Giovanni Lucchese si era fatto male i conti. Credeva che la moglie, Rosalinda Tagliavia, lo seguisse nella scelta di pentirsi. Posso tornare da lei? Mi darete i soldi? Era diventata un’ossessione.

Si racconta che quando i poliziotti andarono ad offrire protezione alla donna lei se ne stava sul divano a piangere. E allora ci pensò la mamma, e suocera del pentito, a dire che per loro Johnny poteva rimanere senza mutande. Letteralmente, senza mutande. Neppure i vestiti gli vollero dare.

Ora Johnny ci ha ripensato. Non si pente più. Per ora è in carcere. Una volta che sarà processato e, qualora arrivasse una condanna, finirà di scontare la pena chissà se sarà accolto di nuovo nel focolare domestico. Il carcere è duro, senza affetti e senza soldi.
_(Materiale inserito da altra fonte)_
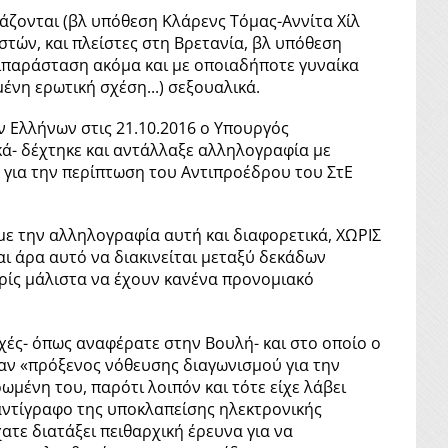
τάζονται (βλ υπόθεση Κλάρενς Τόμας-Αννίτα Χίλ
ών, και πλείστες στη Βρετανία, βλ υπόθεση
τιπαράσταση ακόμα και με οποιαδήποτε γυναίκα
νη ερωτική σχέση...) σεξουαλικά.
 Ελλήνων στις 21.10.2016 ο Υπουργός
κά- δέχτηκε και αντάλλαξε αλληλογραφία με
 για την περίπτωση του Αντιπροέδρου του ΣτΕ
με την αλληλογραφία αυτή και διαφορετικά, ΧΩΡΙΣ
αι άρα αυτό να διακινείται μεταξύ δεκάδων
ωρίς μάλιστα να έχουν κανένα προνομιακό
χές- όπως αναφέρατε στην Βουλή- και στο οποίο ο
ταν «πρόξενος νόθευσης διαγωνισμού για την
μένη του, παρότι λοιπόν και τότε είχε λάβει
 αντίγραφο της υποκλαπείσης ηλεκτρονικής
ατε διατάξει πειθαρχική έρευνα για να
Si era fatto male i conti il neo pentito e forse pure i magistrati. Cognome di peso nella vecchia mafia e quel nome Johnny che aggiungeva un tocco di gangsterismo. Di cose da raccontare Johnny Luchese sembrava averne una montagna lui che è figlio dell’ergastolano Antonino e nipote di Giuseppe, detto Lucchiseddu, killer di cento omicidi, fra cui quello della mamma del giovane pentito della retromarcia. C’erano gradi aspettative per la sua collaborazione. Ed invece la prima stroncatura arrivò quasi subito. Un giudice disse, infatti, che i suoi verbali non servivano nel processo ai nuovi boss di Brancaccio tra cui c’era pure Giovanni. Non aggiungevano elementi in più rispetto a quelli che la polizia aveva già raccolto sul clan guidato da Pietro Tagliavia, fratello di Rosalinda e cognato di Johnny.

La verità è che la famiglia dei pentiti, coccolati dai magistrati e campati dallo Stato, si è molto allargata. In nome della lotta alla mafia non si è fatta una grande selezione. I pentiti sono spesso lo specchio di una mafia di second’ordine. Come Giuseppe Tantillo del Borgo Vecchio che usava Facebook per cornutiare (ex) parenti ed (ex) amici. Come Francesco Chiarello che giurò di avere assistito nel 2002 all’omicidio di Vincenzo Chiovaro e Antonino Lupo, nella piazza del Borgo Vecchio. Parlò di coltellacci da cucina e ferite che “ci si poteva passare dentro un braccio” ed invece si trattava di lame piccole che provocarono tagli profondissimi, ma tutt’altro che larghi.

I magistrati hanno l’onere di trovare non solo i riscontri alle dichiarazioni, ma anche le prove che non dicano bugie. Bugie che talvolta sono davvero colossali. Come nel caso dell’architetto Giuseppe Tuzzolino che nel suo spasmodico tentativo di accreditarsi come il compare di Matteo Messina Denaro ha creato un esercito di calunniati.

Capita, troppo spesso per la verità, che il pentito racconti ciò che intuisce sia di gradimento di chi lo interroga. Come Massimo Ciancimino ha fatto con il personaggio del signor Franco, il fiore all’occhiello delle sue fantasie.

Ora ci sono due nuovi collaboratori: Francesco Colletti e Filippo Bisconti, capimafia di Villabate e Belmonte Mezzagno. Loro sì che hanno un spessore nella nuova mafia. Specie il secondo che, guarda caso, proviene dal passato di Cosa Nostra, quando i pentiti si chiamavano Tommaso Buscetta e Salvatore Contorno.

Altra mafia, altri collaboratori. Ma ogni stagione ha le sue spine. Anche i migliori investigatori sono caduti nella trappola delle dichiarazioni a rate di Giovanni Brusca o nelle patacche che più patacche non si può: quelle di Vincenzo Scarantino sulle strage di via D’Amelio.